──────── SUPPLIED ENTRIES ────────

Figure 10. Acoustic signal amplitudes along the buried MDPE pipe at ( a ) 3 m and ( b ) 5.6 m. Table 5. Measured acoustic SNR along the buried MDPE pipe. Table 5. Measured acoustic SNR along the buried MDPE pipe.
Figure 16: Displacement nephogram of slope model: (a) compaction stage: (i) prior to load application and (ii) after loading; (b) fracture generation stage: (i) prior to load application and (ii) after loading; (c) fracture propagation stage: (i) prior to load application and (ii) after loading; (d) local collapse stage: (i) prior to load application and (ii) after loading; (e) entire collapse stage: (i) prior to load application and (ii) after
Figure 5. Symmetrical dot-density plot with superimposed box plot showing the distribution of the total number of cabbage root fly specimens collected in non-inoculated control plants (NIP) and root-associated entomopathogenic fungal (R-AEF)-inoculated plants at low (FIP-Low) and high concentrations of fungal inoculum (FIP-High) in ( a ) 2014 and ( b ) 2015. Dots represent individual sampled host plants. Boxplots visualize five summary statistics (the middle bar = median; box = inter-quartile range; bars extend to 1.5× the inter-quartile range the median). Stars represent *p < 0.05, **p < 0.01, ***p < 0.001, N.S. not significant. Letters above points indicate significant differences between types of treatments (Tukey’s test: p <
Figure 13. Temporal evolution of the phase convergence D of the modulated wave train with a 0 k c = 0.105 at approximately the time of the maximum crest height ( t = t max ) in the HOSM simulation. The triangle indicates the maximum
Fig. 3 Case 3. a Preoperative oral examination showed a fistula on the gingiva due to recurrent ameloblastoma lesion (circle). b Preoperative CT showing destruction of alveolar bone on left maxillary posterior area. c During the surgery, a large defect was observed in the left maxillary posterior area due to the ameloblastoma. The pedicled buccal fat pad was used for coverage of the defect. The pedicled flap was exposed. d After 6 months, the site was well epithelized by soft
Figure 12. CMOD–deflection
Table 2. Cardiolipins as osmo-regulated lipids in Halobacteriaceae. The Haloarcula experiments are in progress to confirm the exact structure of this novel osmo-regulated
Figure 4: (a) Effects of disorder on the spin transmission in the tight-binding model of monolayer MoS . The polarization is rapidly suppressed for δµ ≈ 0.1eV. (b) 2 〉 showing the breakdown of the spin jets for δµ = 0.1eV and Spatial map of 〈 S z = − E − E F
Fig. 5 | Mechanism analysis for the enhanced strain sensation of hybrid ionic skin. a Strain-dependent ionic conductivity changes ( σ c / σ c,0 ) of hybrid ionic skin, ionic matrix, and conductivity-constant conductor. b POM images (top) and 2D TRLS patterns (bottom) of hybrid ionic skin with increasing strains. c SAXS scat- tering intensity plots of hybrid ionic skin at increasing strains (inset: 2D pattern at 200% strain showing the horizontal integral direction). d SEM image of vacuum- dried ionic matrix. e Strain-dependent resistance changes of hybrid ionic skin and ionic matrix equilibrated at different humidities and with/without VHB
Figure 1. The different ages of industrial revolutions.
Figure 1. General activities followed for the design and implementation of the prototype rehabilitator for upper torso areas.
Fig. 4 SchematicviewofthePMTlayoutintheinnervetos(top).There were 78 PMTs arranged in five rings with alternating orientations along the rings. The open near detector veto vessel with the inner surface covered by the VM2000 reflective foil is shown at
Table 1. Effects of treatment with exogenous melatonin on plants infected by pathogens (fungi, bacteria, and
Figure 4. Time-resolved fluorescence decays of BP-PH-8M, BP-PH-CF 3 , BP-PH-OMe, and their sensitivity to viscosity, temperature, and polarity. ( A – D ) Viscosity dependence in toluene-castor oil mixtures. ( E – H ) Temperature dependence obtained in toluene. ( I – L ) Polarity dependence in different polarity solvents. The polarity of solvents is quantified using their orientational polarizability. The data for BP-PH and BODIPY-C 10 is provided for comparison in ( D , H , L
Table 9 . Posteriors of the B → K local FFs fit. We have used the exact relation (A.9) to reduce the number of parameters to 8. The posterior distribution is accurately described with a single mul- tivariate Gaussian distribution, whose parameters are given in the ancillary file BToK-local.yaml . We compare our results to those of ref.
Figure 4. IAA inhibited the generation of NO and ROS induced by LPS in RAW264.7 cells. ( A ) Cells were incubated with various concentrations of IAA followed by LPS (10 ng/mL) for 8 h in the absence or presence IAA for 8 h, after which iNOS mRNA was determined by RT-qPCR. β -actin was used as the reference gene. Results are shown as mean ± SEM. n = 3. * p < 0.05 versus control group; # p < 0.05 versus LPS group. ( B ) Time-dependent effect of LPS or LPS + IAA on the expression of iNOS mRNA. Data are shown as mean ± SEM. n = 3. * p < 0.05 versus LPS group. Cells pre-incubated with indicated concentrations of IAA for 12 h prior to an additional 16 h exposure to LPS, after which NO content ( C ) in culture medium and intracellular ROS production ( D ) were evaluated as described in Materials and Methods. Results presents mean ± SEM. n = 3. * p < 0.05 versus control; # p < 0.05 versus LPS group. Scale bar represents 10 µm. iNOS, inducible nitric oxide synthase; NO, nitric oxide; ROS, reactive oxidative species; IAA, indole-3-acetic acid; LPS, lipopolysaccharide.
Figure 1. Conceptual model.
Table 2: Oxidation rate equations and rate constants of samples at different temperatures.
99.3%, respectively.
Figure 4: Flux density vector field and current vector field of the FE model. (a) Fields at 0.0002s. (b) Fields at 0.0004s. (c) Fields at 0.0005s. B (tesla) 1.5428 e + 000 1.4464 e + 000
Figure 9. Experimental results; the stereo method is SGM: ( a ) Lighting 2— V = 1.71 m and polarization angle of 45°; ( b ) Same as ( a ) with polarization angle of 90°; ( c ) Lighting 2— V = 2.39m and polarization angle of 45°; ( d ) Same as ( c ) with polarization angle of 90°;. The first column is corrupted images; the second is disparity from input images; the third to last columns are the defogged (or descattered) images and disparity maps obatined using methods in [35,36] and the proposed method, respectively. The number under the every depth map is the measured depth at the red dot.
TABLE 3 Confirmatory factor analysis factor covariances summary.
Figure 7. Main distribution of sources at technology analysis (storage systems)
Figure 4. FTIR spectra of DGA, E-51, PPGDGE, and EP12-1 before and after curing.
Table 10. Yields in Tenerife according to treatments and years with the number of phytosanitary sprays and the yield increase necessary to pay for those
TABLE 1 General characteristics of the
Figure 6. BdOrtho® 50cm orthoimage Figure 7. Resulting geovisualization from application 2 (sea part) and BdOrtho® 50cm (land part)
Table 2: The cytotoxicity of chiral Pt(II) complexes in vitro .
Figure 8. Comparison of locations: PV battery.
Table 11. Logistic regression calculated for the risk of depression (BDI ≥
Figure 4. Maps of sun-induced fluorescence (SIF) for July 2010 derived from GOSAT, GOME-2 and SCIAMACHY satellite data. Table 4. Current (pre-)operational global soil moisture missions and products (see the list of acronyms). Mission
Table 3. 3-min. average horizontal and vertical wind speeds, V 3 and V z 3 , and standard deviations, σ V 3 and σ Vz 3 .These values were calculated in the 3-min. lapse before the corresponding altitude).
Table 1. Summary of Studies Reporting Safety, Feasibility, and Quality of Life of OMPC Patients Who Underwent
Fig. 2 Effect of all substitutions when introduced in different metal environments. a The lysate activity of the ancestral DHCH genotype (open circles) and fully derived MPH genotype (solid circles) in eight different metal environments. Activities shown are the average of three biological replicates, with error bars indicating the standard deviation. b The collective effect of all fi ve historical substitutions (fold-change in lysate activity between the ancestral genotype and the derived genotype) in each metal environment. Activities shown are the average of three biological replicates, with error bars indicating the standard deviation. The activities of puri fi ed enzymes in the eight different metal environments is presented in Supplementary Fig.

────────

» PROBLEM DETAILS: Transcribe the records in full, so that each line reads exactly as before.

» ANSWER FOR THIS EXERCISE:
Figure 10. Acoustic signal amplitudes along the buried MDPE pipe at ( a ) 3 m and ( b ) 5.6 m. Table 5. Measured acoustic SNR along the buried MDPE pipe. Table 5. Measured acoustic SNR along the buried MDPE pipe.
Figure 16: Displacement nephogram of slope model: (a) compaction stage: (i) prior to load application and (ii) after loading; (b) fracture generation stage: (i) prior to load application and (ii) after loading; (c) fracture propagation stage: (i) prior to load application and (ii) after loading; (d) local collapse stage: (i) prior to load application and (ii) after loading; (e) entire collapse stage: (i) prior to load application and (ii) after
Figure 5. Symmetrical dot-density plot with superimposed box plot showing the distribution of the total number of cabbage root fly specimens collected in non-inoculated control plants (NIP) and root-associated entomopathogenic fungal (R-AEF)-inoculated plants at low (FIP-Low) and high concentrations of fungal inoculum (FIP-High) in ( a ) 2014 and ( b ) 2015. Dots represent individual sampled host plants. Boxplots visualize five summary statistics (the middle bar = median; box = inter-quartile range; bars extend to 1.5× the inter-quartile range the median). Stars represent *p < 0.05, **p < 0.01, ***p < 0.001, N.S. not significant. Letters above points indicate significant differences between types of treatments (Tukey’s test: p <
Figure 13. Temporal evolution of the phase convergence D of the modulated wave train with a 0 k c = 0.105 at approximately the time of the maximum crest height ( t = t max ) in the HOSM simulation. The triangle indicates the maximum
Fig. 3 Case 3. a Preoperative oral examination showed a fistula on the gingiva due to recurrent ameloblastoma lesion (circle). b Preoperative CT showing destruction of alveolar bone on left maxillary posterior area. c During the surgery, a large defect was observed in the left maxillary posterior area due to the ameloblastoma. The pedicled buccal fat pad was used for coverage of the defect. The pedicled flap was exposed. d After 6 months, the site was well epithelized by soft
Figure 12. CMOD–deflection
Table 2. Cardiolipins as osmo-regulated lipids in Halobacteriaceae. The Haloarcula experiments are in progress to confirm the exact structure of this novel osmo-regulated
Figure 4: (a) Effects of disorder on the spin transmission in the tight-binding model of monolayer MoS . The polarization is rapidly suppressed for δµ ≈ 0.1eV. (b) 2 〉 showing the breakdown of the spin jets for δµ = 0.1eV and Spatial map of 〈 S z = − E − E F
Fig. 5 | Mechanism analysis for the enhanced strain sensation of hybrid ionic skin. a Strain-dependent ionic conductivity changes ( σ c / σ c,0 ) of hybrid ionic skin, ionic matrix, and conductivity-constant conductor. b POM images (top) and 2D TRLS patterns (bottom) of hybrid ionic skin with increasing strains. c SAXS scat- tering intensity plots of hybrid ionic skin at increasing strains (inset: 2D pattern at 200% strain showing the horizontal integral direction). d SEM image of vacuum- dried ionic matrix. e Strain-dependent resistance changes of hybrid ionic skin and ionic matrix equilibrated at different humidities and with/without VHB
Figure 1. The different ages of industrial revolutions.
Figure 1. General activities followed for the design and implementation of the prototype rehabilitator for upper torso areas.
Fig. 4 SchematicviewofthePMTlayoutintheinnervetos(top).There were 78 PMTs arranged in five rings with alternating orientations along the rings. The open near detector veto vessel with the inner surface covered by the VM2000 reflective foil is shown at
Table 1. Effects of treatment with exogenous melatonin on plants infected by pathogens (fungi, bacteria, and
Figure 4. Time-resolved fluorescence decays of BP-PH-8M, BP-PH-CF 3 , BP-PH-OMe, and their sensitivity to viscosity, temperature, and polarity. ( A – D ) Viscosity dependence in toluene-castor oil mixtures. ( E – H ) Temperature dependence obtained in toluene. ( I – L ) Polarity dependence in different polarity solvents. The polarity of solvents is quantified using their orientational polarizability. The data for BP-PH and BODIPY-C 10 is provided for comparison in ( D , H , L
Table 9 . Posteriors of the B → K local FFs fit. We have used the exact relation (A.9) to reduce the number of parameters to 8. The posterior distribution is accurately described with a single mul- tivariate Gaussian distribution, whose parameters are given in the ancillary file BToK-local.yaml . We compare our results to those of ref.
Figure 4. IAA inhibited the generation of NO and ROS induced by LPS in RAW264.7 cells. ( A ) Cells were incubated with various concentrations of IAA followed by LPS (10 ng/mL) for 8 h in the absence or presence IAA for 8 h, after which iNOS mRNA was determined by RT-qPCR. β -actin was used as the reference gene. Results are shown as mean ± SEM. n = 3. * p < 0.05 versus control group; # p < 0.05 versus LPS group. ( B ) Time-dependent effect of LPS or LPS + IAA on the expression of iNOS mRNA. Data are shown as mean ± SEM. n = 3. * p < 0.05 versus LPS group. Cells pre-incubated with indicated concentrations of IAA for 12 h prior to an additional 16 h exposure to LPS, after which NO content ( C ) in culture medium and intracellular ROS production ( D ) were evaluated as described in Materials and Methods. Results presents mean ± SEM. n = 3. * p < 0.05 versus control; # p < 0.05 versus LPS group. Scale bar represents 10 µm. iNOS, inducible nitric oxide synthase; NO, nitric oxide; ROS, reactive oxidative species; IAA, indole-3-acetic acid; LPS, lipopolysaccharide.
Figure 1. Conceptual model.
Table 2: Oxidation rate equations and rate constants of samples at different temperatures.
99.3%, respectively.
Figure 4: Flux density vector field and current vector field of the FE model. (a) Fields at 0.0002s. (b) Fields at 0.0004s. (c) Fields at 0.0005s. B (tesla) 1.5428 e + 000 1.4464 e + 000
Figure 9. Experimental results; the stereo method is SGM: ( a ) Lighting 2— V = 1.71 m and polarization angle of 45°; ( b ) Same as ( a ) with polarization angle of 90°; ( c ) Lighting 2— V = 2.39m and polarization angle of 45°; ( d ) Same as ( c ) with polarization angle of 90°;. The first column is corrupted images; the second is disparity from input images; the third to last columns are the defogged (or descattered) images and disparity maps obatined using methods in [35,36] and the proposed method, respectively. The number under the every depth map is the measured depth at the red dot.
TABLE 3 Confirmatory factor analysis factor covariances summary.
Figure 7. Main distribution of sources at technology analysis (storage systems)
Figure 4. FTIR spectra of DGA, E-51, PPGDGE, and EP12-1 before and after curing.
Table 10. Yields in Tenerife according to treatments and years with the number of phytosanitary sprays and the yield increase necessary to pay for those
TABLE 1 General characteristics of the
Figure 6. BdOrtho® 50cm orthoimage Figure 7. Resulting geovisualization from application 2 (sea part) and BdOrtho® 50cm (land part)
Table 2: The cytotoxicity of chiral Pt(II) complexes in vitro .
Figure 8. Comparison of locations: PV battery.
Table 11. Logistic regression calculated for the risk of depression (BDI ≥
Figure 4. Maps of sun-induced fluorescence (SIF) for July 2010 derived from GOSAT, GOME-2 and SCIAMACHY satellite data. Table 4. Current (pre-)operational global soil moisture missions and products (see the list of acronyms). Mission
Table 3. 3-min. average horizontal and vertical wind speeds, V 3 and V z 3 , and standard deviations, σ V 3 and σ Vz 3 .These values were calculated in the 3-min. lapse before the corresponding altitude).
Table 1. Summary of Studies Reporting Safety, Feasibility, and Quality of Life of OMPC Patients Who Underwent
Fig. 2 Effect of all substitutions when introduced in different metal environments. a The lysate activity of the ancestral DHCH genotype (open circles) and fully derived MPH genotype (solid circles) in eight different metal environments. Activities shown are the average of three biological replicates, with error bars indicating the standard deviation. b The collective effect of all fi ve historical substitutions (fold-change in lysate activity between the ancestral genotype and the derived genotype) in each metal environment. Activities shown are the average of three biological replicates, with error bars indicating the standard deviation. The activities of puri fi ed enzymes in the eight different metal environments is presented in Supplementary Fig.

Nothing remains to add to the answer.